(Page-level text extractions)

=== Begin Enclosure ===

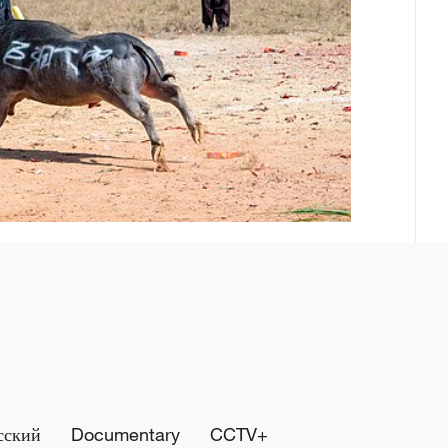
сский
Documentary
CCTV+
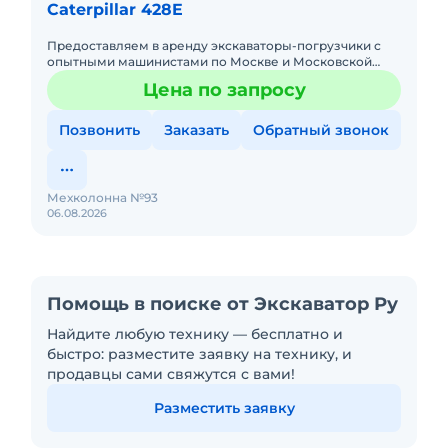
Caterpillar 428E
Предоставляем в аренду экскаваторы-погрузчики с
опытными машинистами по Москве и Московской
области. Любой вид аренды. Долгосрочный,
Цена по запросу
краткосрочный (почасовой, п
Позвонить
Заказать
Обратный звонок
Мехколонна №93
06.08.2026
Помощь в поиске от Экскаватор Ру
Найдите любую технику — бесплатно и
быстро: разместите заявку на технику, и
продавцы сами свяжутся с вами!
Разместить заявку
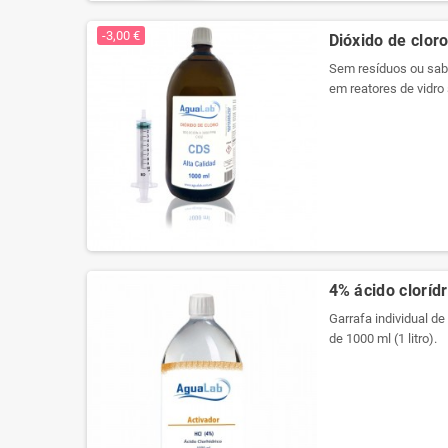
Produtos registrados 
-3,00 €
Dióxido de cloro
Sem resíduos ou sabo
em reatores de vidro 
embalagem a vácuo p
propriedades. Agora 
Produtos registrados 
4% ácido clorídr
Garrafa individual de
de 1000 ml (1 litro).
Usamos cristal de qu
arredondado com plu
Etiqueta especial pa
registro em cada rot
Nova embalagem com 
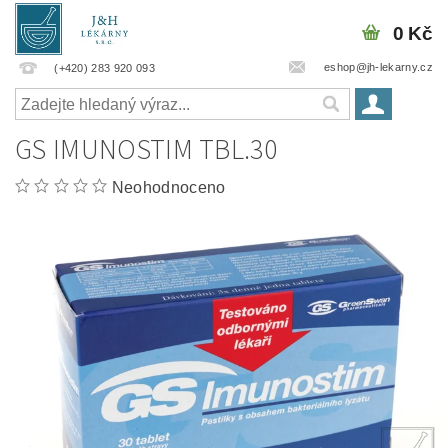
0 Kč
eshop@jh-lekarny.cz
(+420) 283 920 093
GS IMUNOSTIM TBL.30
Neohodnoceno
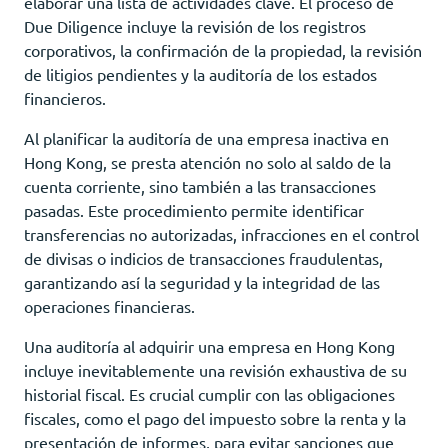
elaborar una lista de actividades clave. El proceso de
Due Diligence incluye la revisión de los registros
corporativos, la confirmación de la propiedad, la revisión
de litigios pendientes y la auditoría de los estados
financieros.
Al planificar la auditoría de una empresa inactiva en
Hong Kong, se presta atención no solo al saldo de la
cuenta corriente, sino también a las transacciones
pasadas. Este procedimiento permite identificar
transferencias no autorizadas, infracciones en el control
de divisas o indicios de transacciones fraudulentas,
garantizando así la seguridad y la integridad de las
operaciones financieras.
Una auditoría al adquirir una empresa en Hong Kong
incluye inevitablemente una revisión exhaustiva de su
historial fiscal. Es crucial cumplir con las obligaciones
fiscales, como el pago del impuesto sobre la renta y la
presentación de informes, para evitar sanciones que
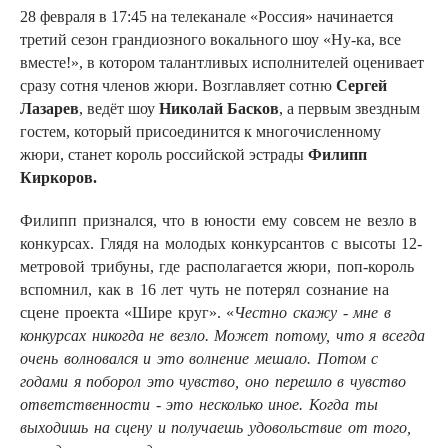
28 февраля в 17:45 на телеканале «Россия» начинается
третий сезон грандиозного вокального шоу «Ну-ка, все
вместе!», в котором талантливых исполнителей оценивает
сразу сотня членов жюри. Возглавляет сотню
Сергей
Лазарев
, ведёт шоу
Николай Басков
, а первым звездным
гостем, который присоединится к многочисленному
жюри, станет король российской эстрады
Филипп
Киркоров.
Филипп признался, что в юности ему совсем не везло в
конкурсах. Глядя на молодых конкурсантов с высоты 12-
метровой трибуны, где располагается жюри, поп-король
вспомнил, как в 16 лет чуть не потерял сознание на
сцене проекта «Шире круг». «
Честно скажу - мне в
конкурсах никогда не везло. Может потому, что я всегда
очень волновался и это волнение мешало. Потом с
годами я поборол это чувство, оно перешло в чувство
ответственности - это несколько иное. Когда ты
выходишь на сцену и получаешь удовольствие от того,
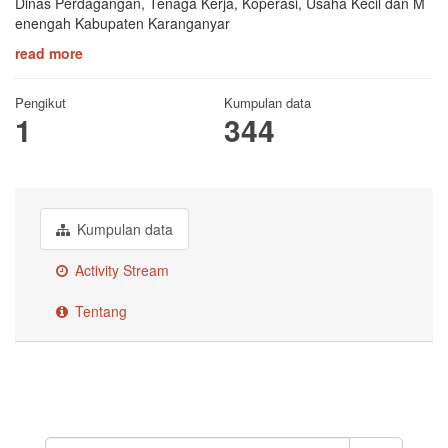
Dinas Perdagangan, Tenaga Kerja, Koperasi, Usaha Kecil dan M
enengah Kabupaten Karanganyar
read more
Pengikut
Kumpulan data
1
344
Kumpulan data
Activity Stream
Tentang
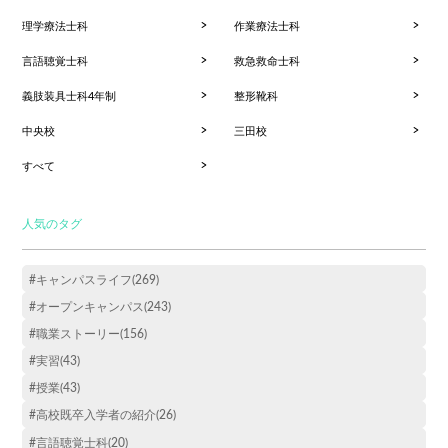
理学療法士科
作業療法士科
言語聴覚士科
救急救命士科
義肢装具士科4年制
整形靴科
中央校
三田校
すべて
人気のタグ
#キャンパスライフ(269)
#オープンキャンパス(243)
#職業ストーリー(156)
#実習(43)
#授業(43)
#高校既卒入学者の紹介(26)
#言語聴覚士科(20)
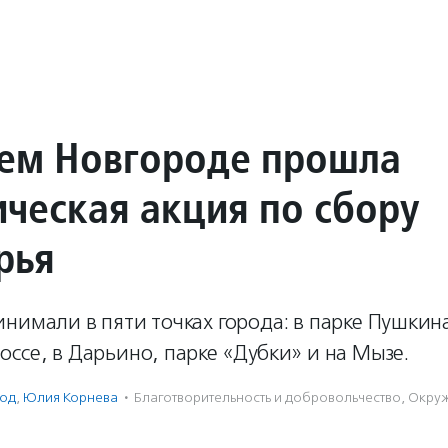
ем Новгороде прошла
ическая акция по сбору
рья
нимали в пяти точках города: в парке Пушкина
ссе, в Дарьино, парке «Дубки» и на Мызе.
од
,
Юлия Корнева
·
Благотвори­тель­ность и доброволь­чест­во
,
Окру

=== End Enclosure ===

The problem -> From the first line to the last, repeat the data above exactly and leave the pictures out.

Final answer ->
сский
Documentary
CCTV+
Caterpillar 428E
Предоставляем в аренду экскаваторы-погрузчики с
опытными машинистами по Москве и Московской
области. Любой вид аренды. Долгосрочный,
Цена по запросу
краткосрочный (почасовой, п
Позвонить
Заказать
Обратный звонок
Мехколонна №93
06.08.2026
Помощь в поиске от Экскаватор Ру
Найдите любую технику — бесплатно и
быстро: разместите заявку на технику, и
продавцы сами свяжутся с вами!
Разместить заявку
Produtos registrados 
-3,00 €
Dióxido de cloro
Sem resíduos ou sabo
em reatores de vidro 
embalagem a vácuo p
propriedades. Agora 
Produtos registrados 
4% ácido clorídr
Garrafa individual de
de 1000 ml (1 litro).
Usamos cristal de qu
arredondado com plu
Etiqueta especial pa
registro em cada rot
Nova embalagem com 
0 Kč
eshop@jh-lekarny.cz
(+420) 283 920 093
GS IMUNOSTIM TBL.30
Neohodnoceno
elaborar una lista de actividades clave. El proceso de
Due Diligence incluye la revisión de los registros
corporativos, la confirmación de la propiedad, la revisión
de litigios pendientes y la auditoría de los estados
financieros.
Al planificar la auditoría de una empresa inactiva en
Hong Kong, se presta atención no solo al saldo de la
cuenta corriente, sino también a las transacciones
pasadas. Este procedimiento permite identificar
transferencias no autorizadas, infracciones en el control
de divisas o indicios de transacciones fraudulentas,
garantizando así la seguridad y la integridad de las
operaciones financieras.
Una auditoría al adquirir una empresa en Hong Kong
incluye inevitablemente una revisión exhaustiva de su
historial fiscal. Es crucial cumplir con las obligaciones
fiscales, como el pago del impuesto sobre la renta y la
presentación de informes, para evitar sanciones que
28 февраля в 17:45 на телеканале «Россия» начинается
третий сезон грандиозного вокального шоу «Ну-ка, все
вместе!», в котором талантливых исполнителей оценивает
сразу сотня членов жюри. Возглавляет сотню
Сергей
Лазарев
, ведёт шоу
Николай Басков
, а первым звездным
гостем, который присоединится к многочисленному
жюри, станет король российской эстрады
Филипп
Киркоров.
Филипп признался, что в юности ему совсем не везло в
конкурсах. Глядя на молодых конкурсантов с высоты 12-
метровой трибуны, где располагается жюри, поп-король
вспомнил, как в 16 лет чуть не потерял сознание на
сцене проекта «Шире круг». «
Честно скажу - мне в
конкурсах никогда не везло. Может потому, что я всегда
очень волновался и это волнение мешало. Потом с
годами я поборол это чувство, оно перешло в чувство
ответственности - это несколько иное. Когда ты
выходишь на сцену и получаешь удовольствие от того,
Dinas Perdagangan, Tenaga Kerja, Koperasi, Usaha Kecil dan M
enengah Kabupaten Karanganyar
read more
Pengikut
Kumpulan data
1
344
Kumpulan data
Activity Stream
Tentang
理学療法士科
作業療法士科
言語聴覚士科
救急救命士科
義肢装具士科4年制
整形靴科
中央校
三田校
すべて
人気のタグ
#キャンパスライフ(269)
#オープンキャンパス(243)
#職業ストーリー(156)
#実習(43)
#授業(43)
#高校既卒入学者の紹介(26)
#言語聴覚士科(20)
ем Новгороде прошла
ическая акция по сбору
рья
нимали в пяти точках города: в парке Пушкина
ссе, в Дарьино, парке «Дубки» и на Мызе.
од
,
Юлия Корнева
·
Благотвори­тель­ность и доброволь­чест­во
,
Окру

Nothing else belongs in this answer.